• [SOURCE DOCUMENT]
---

DisclosureTechnical Problem

The conventional transmission for a bicycle is configured in such a way that when a rider does not work the pedals while riding the bicycle, neither of the front or rear sprocket units rotates, but only the rear wheel rotates by frictional contact with a road surface, so that, to perform a gear-shifting operation of the bicycle, the rider must pedal the bicycle and this inconveniences the rider.

Accordingly, the present invention has been made keeping in mind the above problems occurring in the prior art, and an object of the present invention is to provide an automatic transmission for a bicycle, which can automatically perform a gear-shifting operation without forcing a rider to pedal the bicycle while riding, thereby realizing improved manipulation performance of the transmission when performing the gear-shifting operation of the bicycle.

Technical Solution

in order to accomplish the above object, the present invention provides an automatic transmission for a bicycle, including: a front sprocket unit coupled to a drive shaft of pedals of a bicycle body and rotating by a rotating force of the pedals, the front sprocket unit being formed by assembling a plurality of sprockets having different diameters;

a rear sprocket unit mounted to a rear wheel of the bicycle body and formed by assembling a plurality of sprockets having different diameters;

a drive chain, extremities of which are wound around one sprocket of the front sprocket unit and one sprocket of the rear sprocket unit, respectively; and

a drive chain shifter shifting one of the extremities of the drive chain to one sprocket of the front sprocket unit so as to allow the one extremity of the chain to be wound around the sprocket of the front sprocket unit and shifting the other extremity of the drive chain to one of the rear sprocket unit so as to allow the other extremity of the chain to be wound around the sprocket of the rear sprocket unit,

wherein the front sprocket unit is coupled to the drive shaft of the pedals in such a way that the front sprocket unit can rotate by a rotating force of the pedals when the pedals rotate in a rotating direction which propels the bicycle body forwards, but the drive shaft of the pedals can overrun when the pedals rotate in a direction opposite to the rotating direction.

The drive chain shifter may include: a front derailleur shifting the one extremity of the drive chain to one sprocket of the front sprocket unit so as to allow the extremity of the chain to be wound around the sprocket of the front sprocket unit; a rear derailleur shifting the other extremity of the drive chain to one sprocket of the rear sprocket unit so as to allow the extremity of the chain to be wound around the sprocket of the rear sprocket unit; a derailleur actuator actuating the front derailleur and the rear derailleur; and a derailleur controller controlling an operation of the derailleur actuator so as to realize an appropriate transmission gear ratio suitable to riding conditions of the bicycle.

The drive chain shifter may include: a speed sensor for sensing a speed of the bicycle and an angle sensor for sensing a gradient of a road.

The drive chain shifter may further include: a position sensor for sensing a position of the drive chain and applying sensing results to the derailleur controller.

---

• [RECORDED DATA]
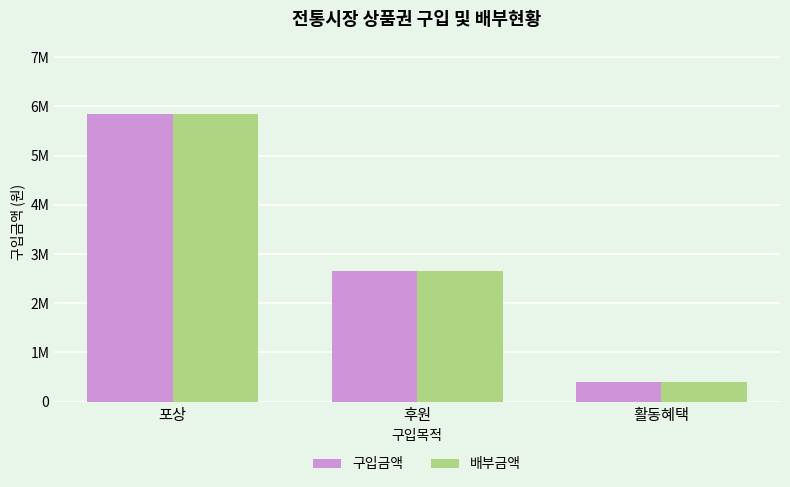

What is the label of the 3rd bar from the left?

활동혜택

---

• [TASK STATEMENT]
Reproduce the bicycle transmission text word for word from "The conventional transmission" to "operation of the bicycle.".

• [WRITTEN ANSWER]
The conventional transmission for a bicycle is configured in such a way that when a rider does not work the pedals while riding the bicycle, neither of the front or rear sprocket units rotates, but only the rear wheel rotates by frictional contact with a road surface, so that, to perform a gear-shifting operation of the bicycle, the rider must pedal the bicycle and this inconveniences the rider.

Accordingly, the present invention has been made keeping in mind the above problems occurring in the prior art, and an object of the present invention is to provide an automatic transmission for a bicycle, which can automatically perform a gear-shifting operation without forcing a rider to pedal the bicycle while riding, thereby realizing improved manipulation performance of the transmission when performing the gear-shifting operation of the bicycle.